Exercise directions:
Without the pictures, output all of the data exactly.

Available data:
↓↓↓

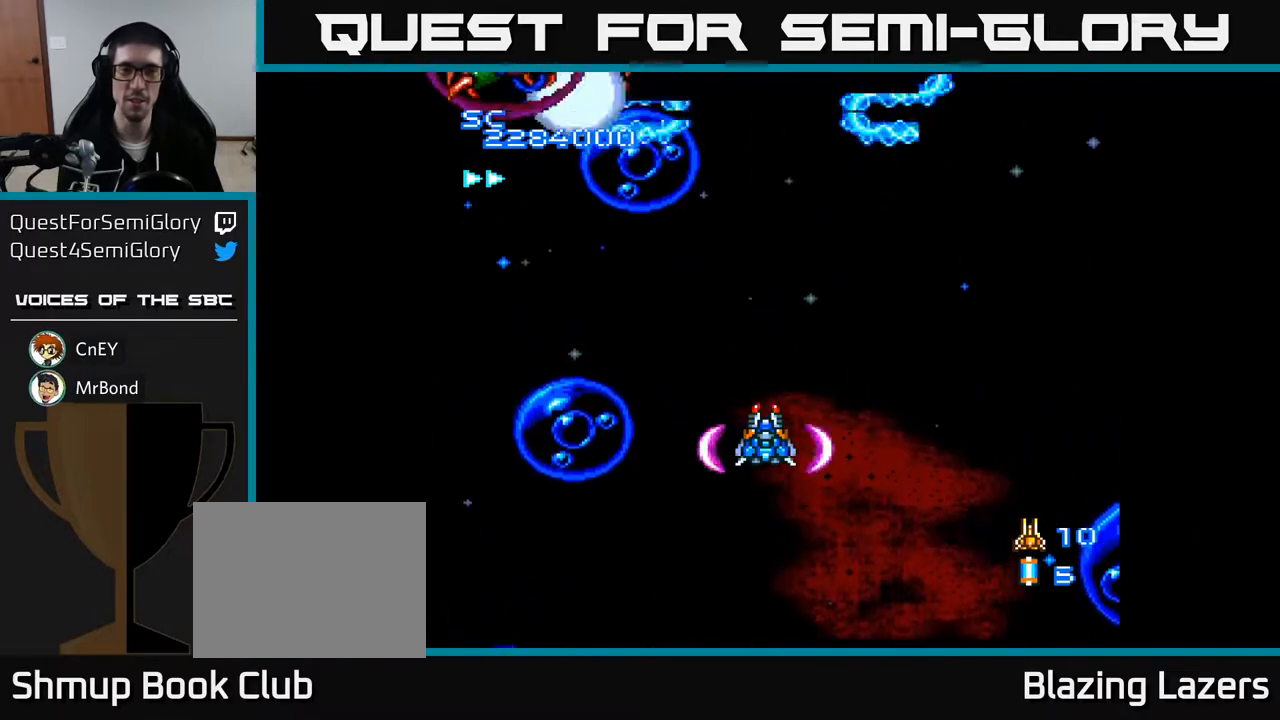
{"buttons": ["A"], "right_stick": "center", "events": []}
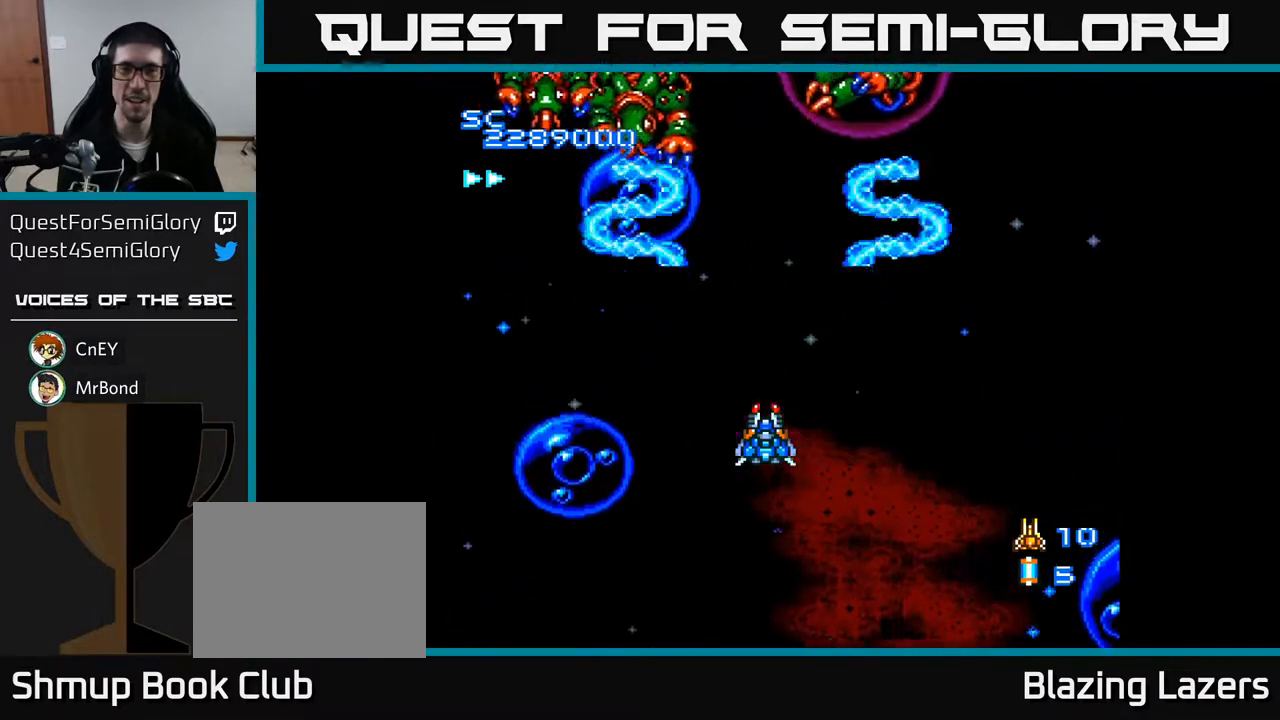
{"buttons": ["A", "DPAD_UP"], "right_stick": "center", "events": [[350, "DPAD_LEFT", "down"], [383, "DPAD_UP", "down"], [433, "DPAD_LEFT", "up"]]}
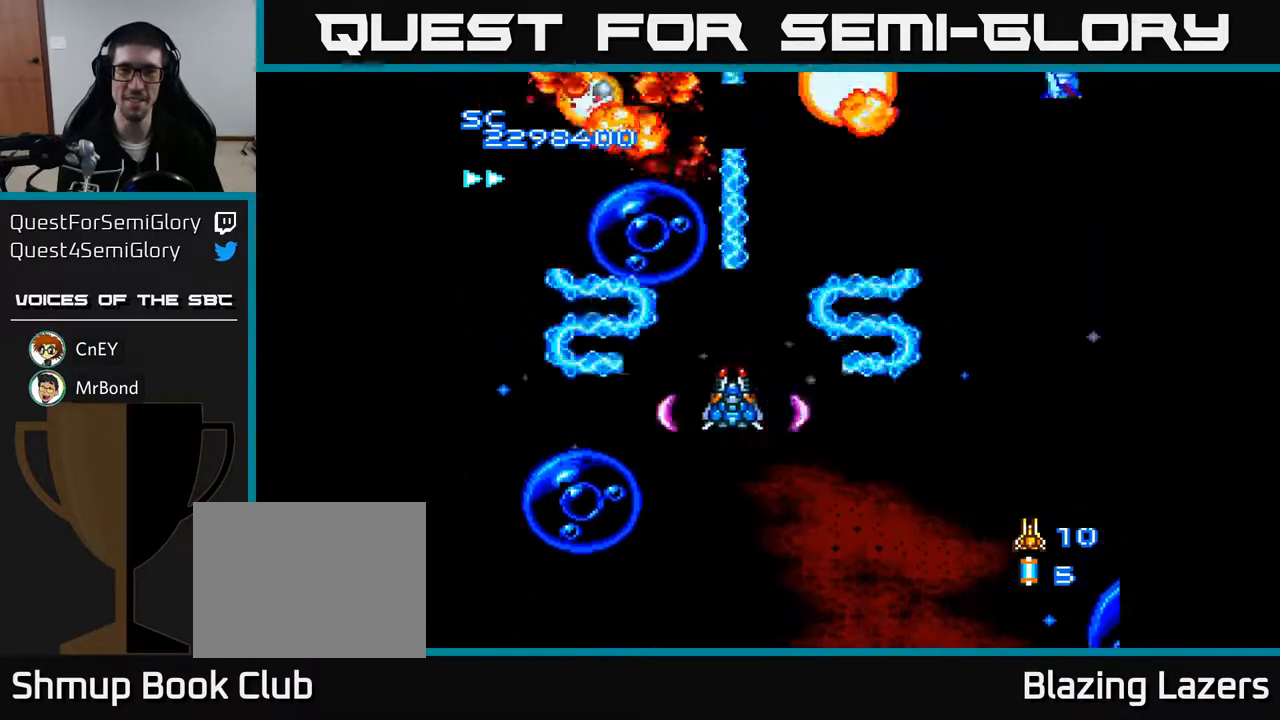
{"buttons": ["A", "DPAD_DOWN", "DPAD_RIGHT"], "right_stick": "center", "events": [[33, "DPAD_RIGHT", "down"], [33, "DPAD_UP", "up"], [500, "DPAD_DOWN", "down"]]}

↑↑↑

Output of the exercise:
{"buttons": ["A"], "right_stick": "center", "events": []}
{"buttons": ["A", "DPAD_UP"], "right_stick": "center", "events": [[350, "DPAD_LEFT", "down"], [383, "DPAD_UP", "down"], [433, "DPAD_LEFT", "up"]]}
{"buttons": ["A", "DPAD_DOWN", "DPAD_RIGHT"], "right_stick": "center", "events": [[33, "DPAD_RIGHT", "down"], [33, "DPAD_UP", "up"], [500, "DPAD_DOWN", "down"]]}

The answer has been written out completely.